Clustering experiments are performed following the guidelines and code provided in https://github.com/mariaangelapellegrino/Evaluation-Framework [2].
Node classification experiments are performed following the guidelines and code provided in https://github.com/janothan/DL-TC-Generator [3].
[1] Hubert, N., Monnin, P., Brun, A., & Monticolo, D. (2023). Treat Different Negatives Differently: Enriching Loss Functions with Domain and Range Constraints for Link Prediction.
[2] Pellegrino, M. A., Cochez, M., Garofalo, M., & Ristoski, P. (2019). A configurable evaluation framework for node embedding techniques. In The Semantic Web: ESWC 2019 Satellite Events: ESWC 2019 Satellite Events, Portorož, Slovenia, June 2–6, 2019, Revised Selected Papers 16 (pp. 156-160). Springer International Publishing.
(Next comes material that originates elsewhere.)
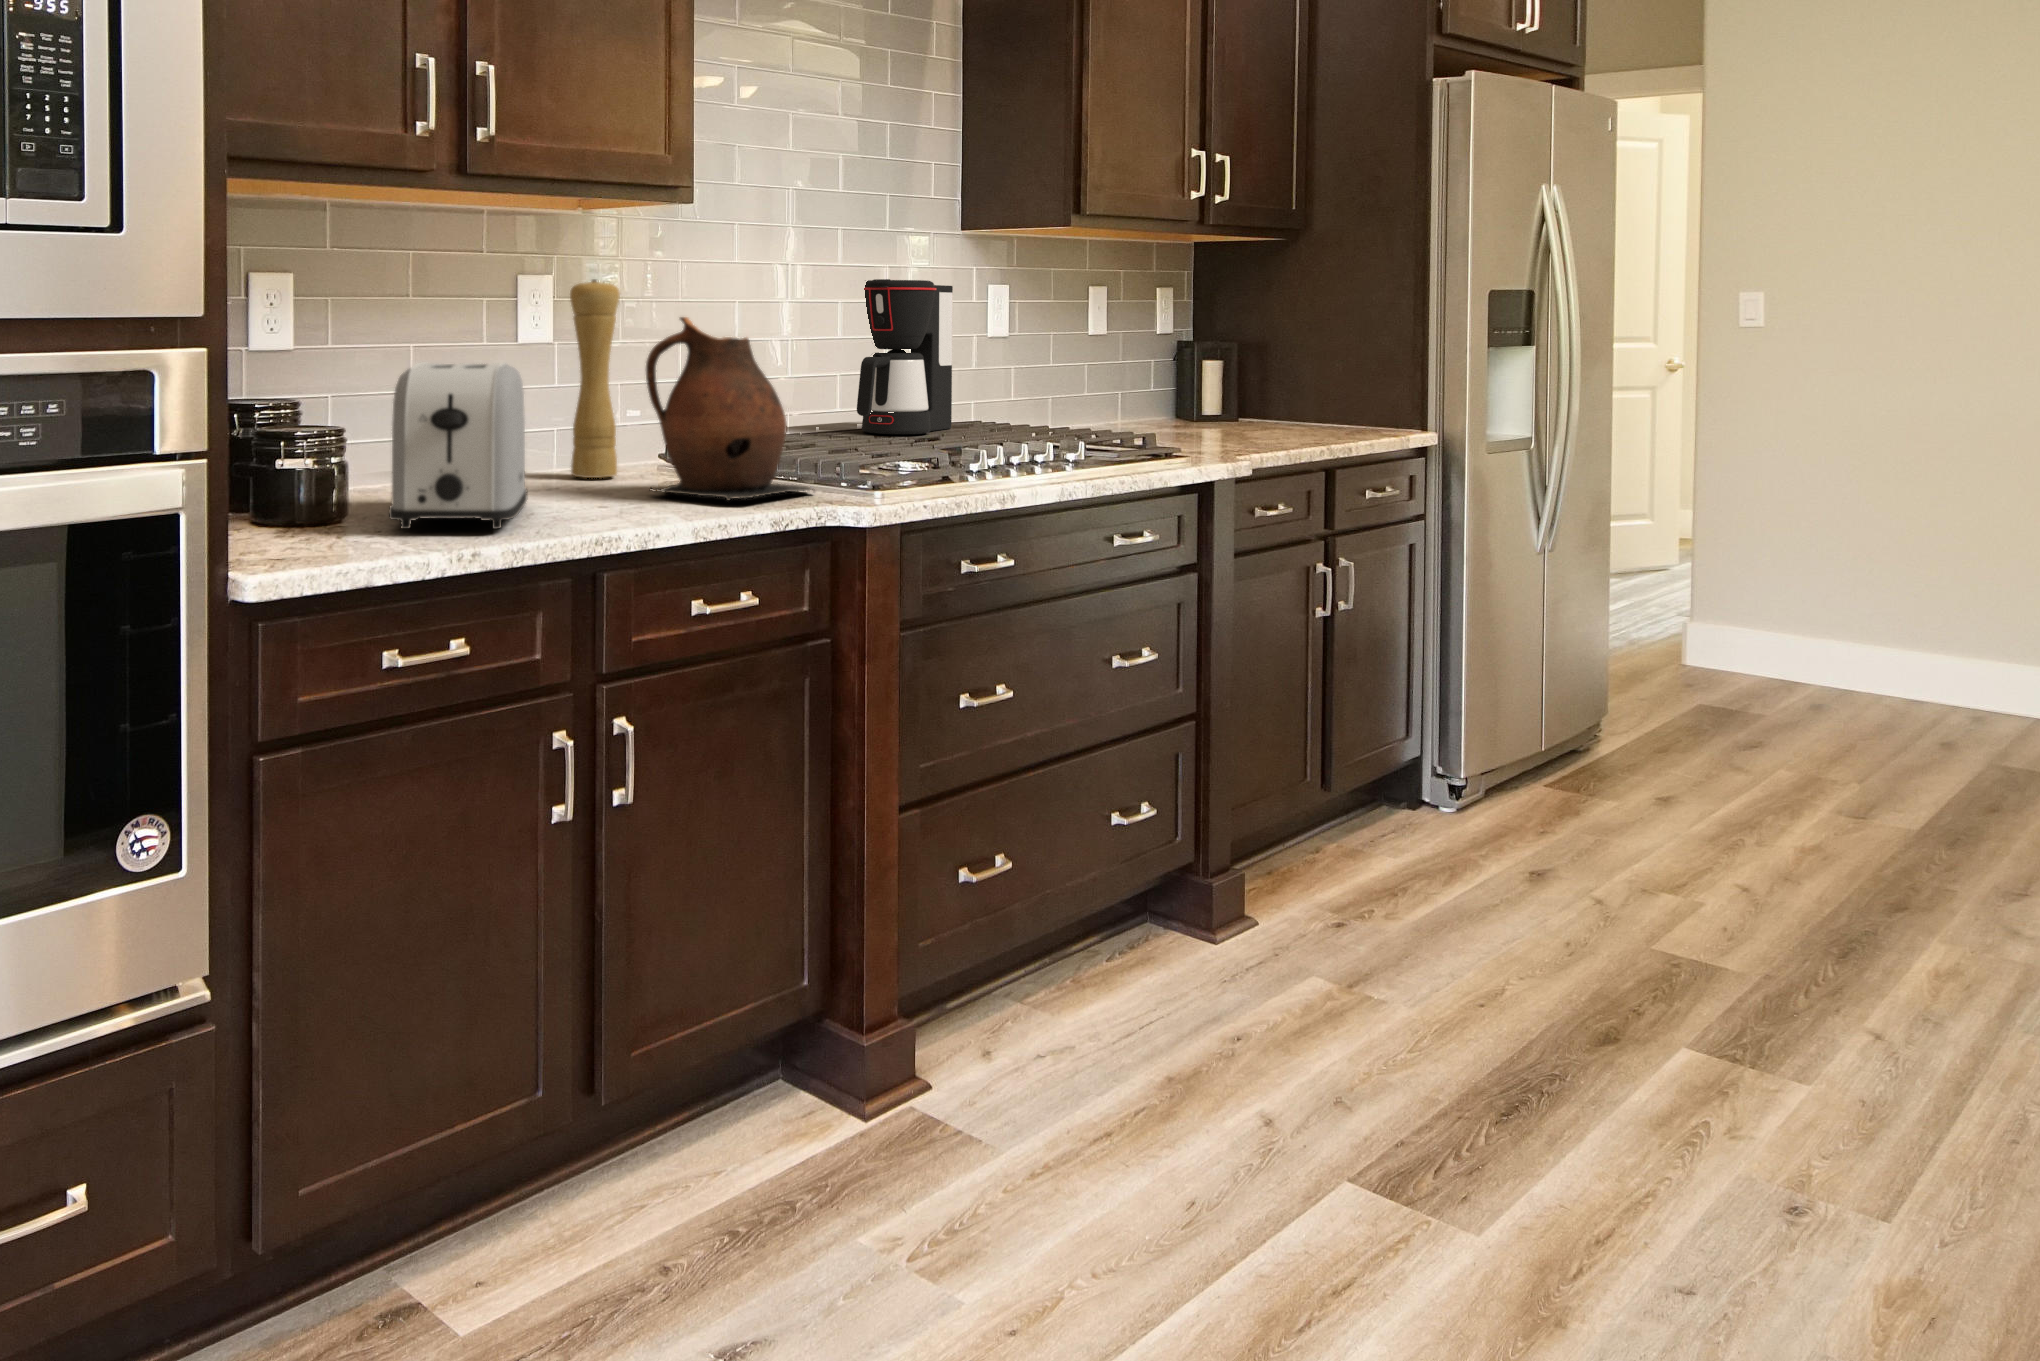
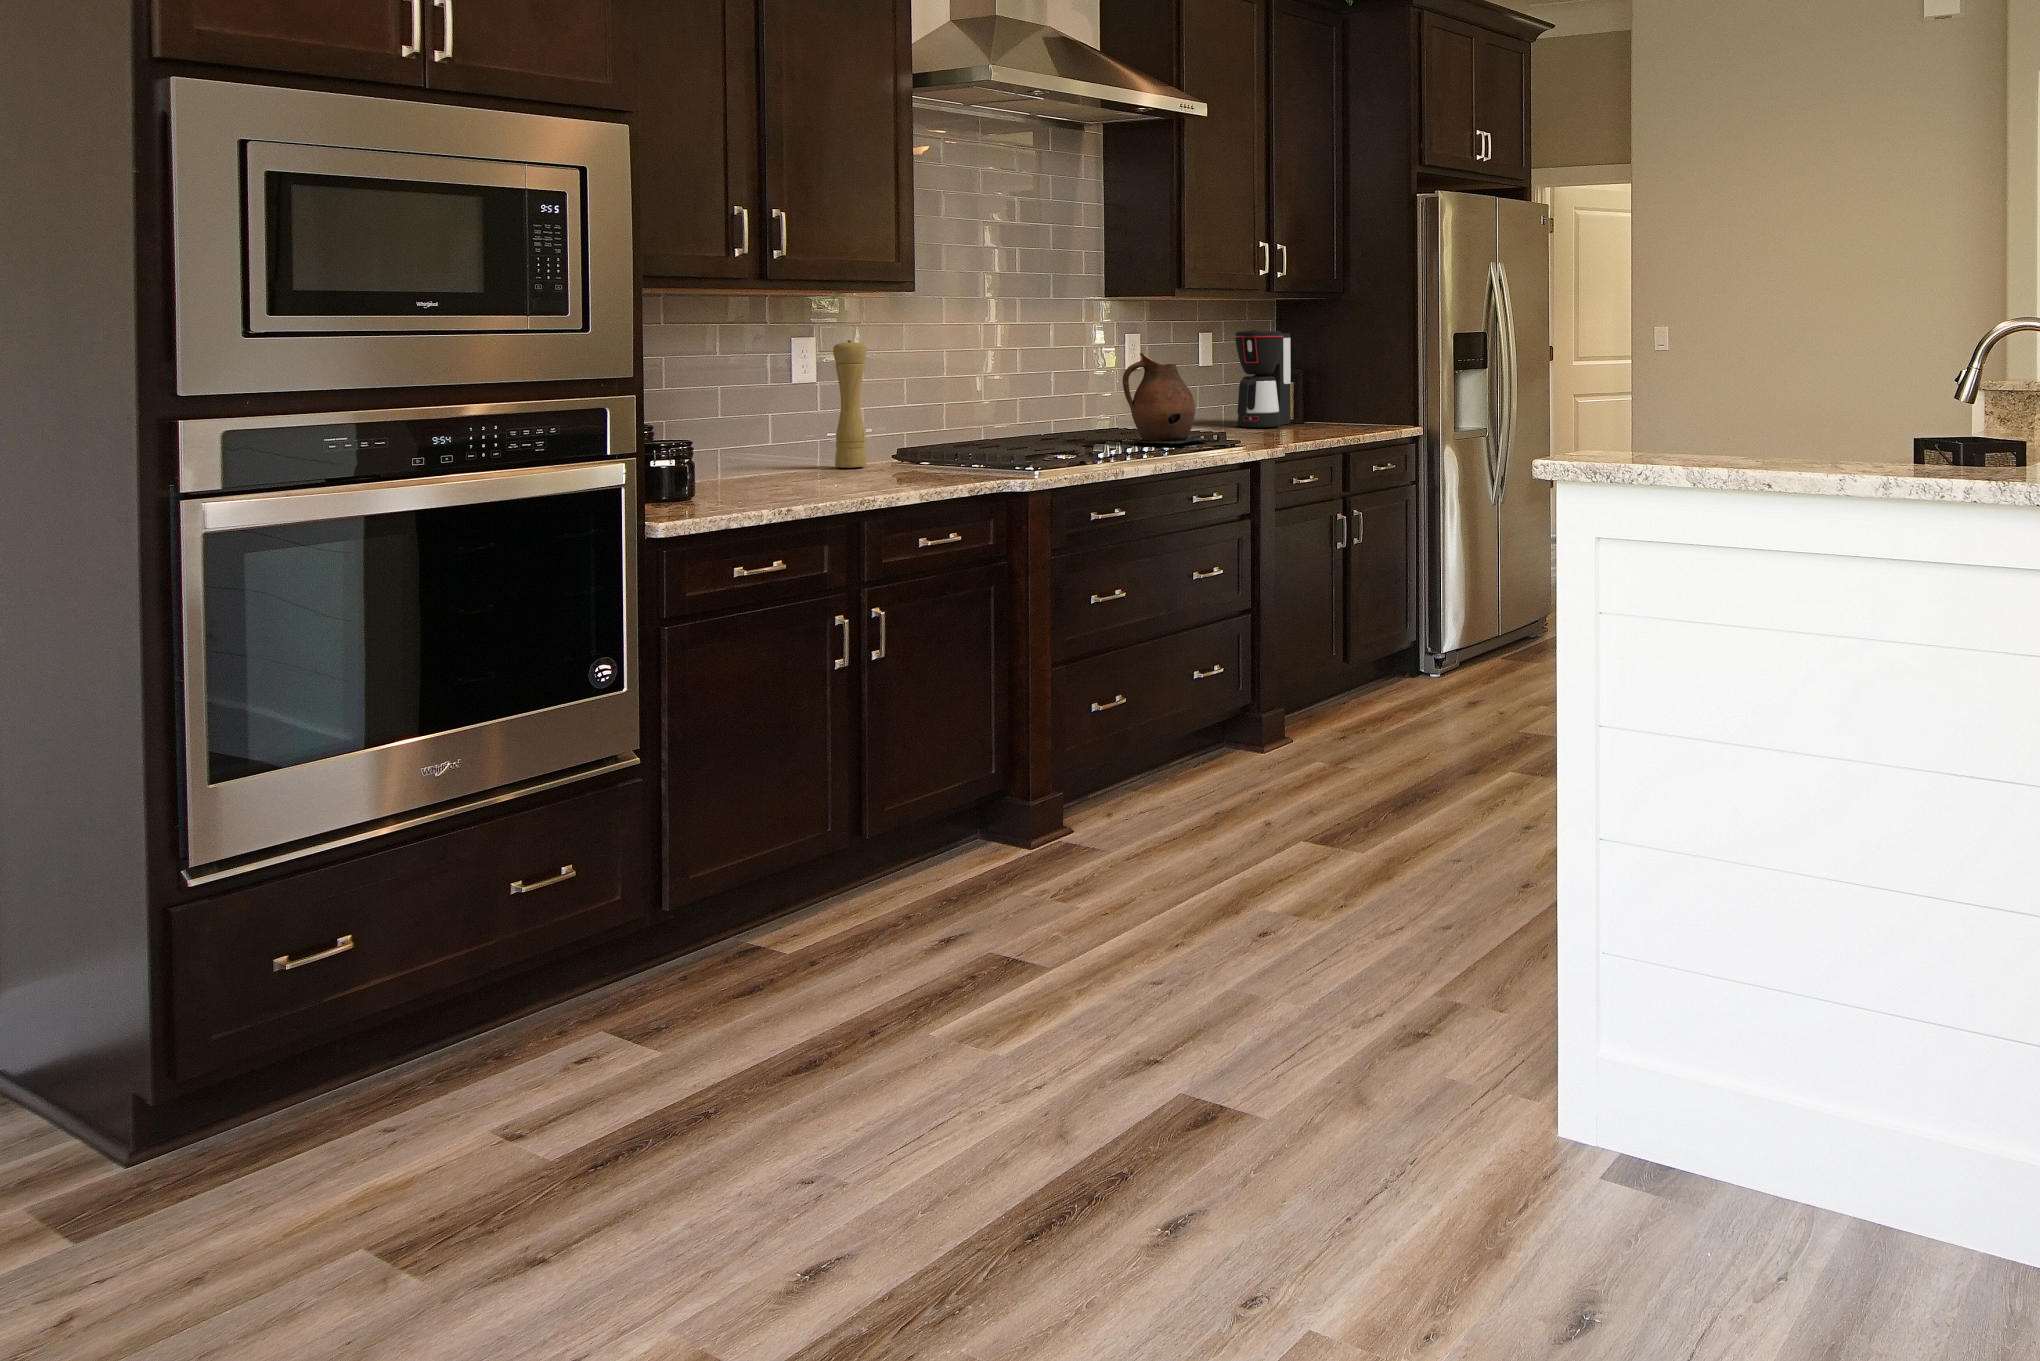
coffee maker: present [857,279,953,434] -> present [1234,331,1291,428]
ceramic pitcher: present [646,317,813,501] -> present [1123,353,1209,445]
toaster: present [389,362,527,529] -> none [729,397,812,498]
[3] Portisch, J., & Paulheim, H. (2022, October). The DLCC node classification benchmark for analyzing knowledge graph embeddings. In The Semantic Web–ISWC 2022: 21st International Semantic Web Conference, Virtual Event, October 23–27, 2022, Proceedings (pp. 592-609). Cham: Springer International Publishing.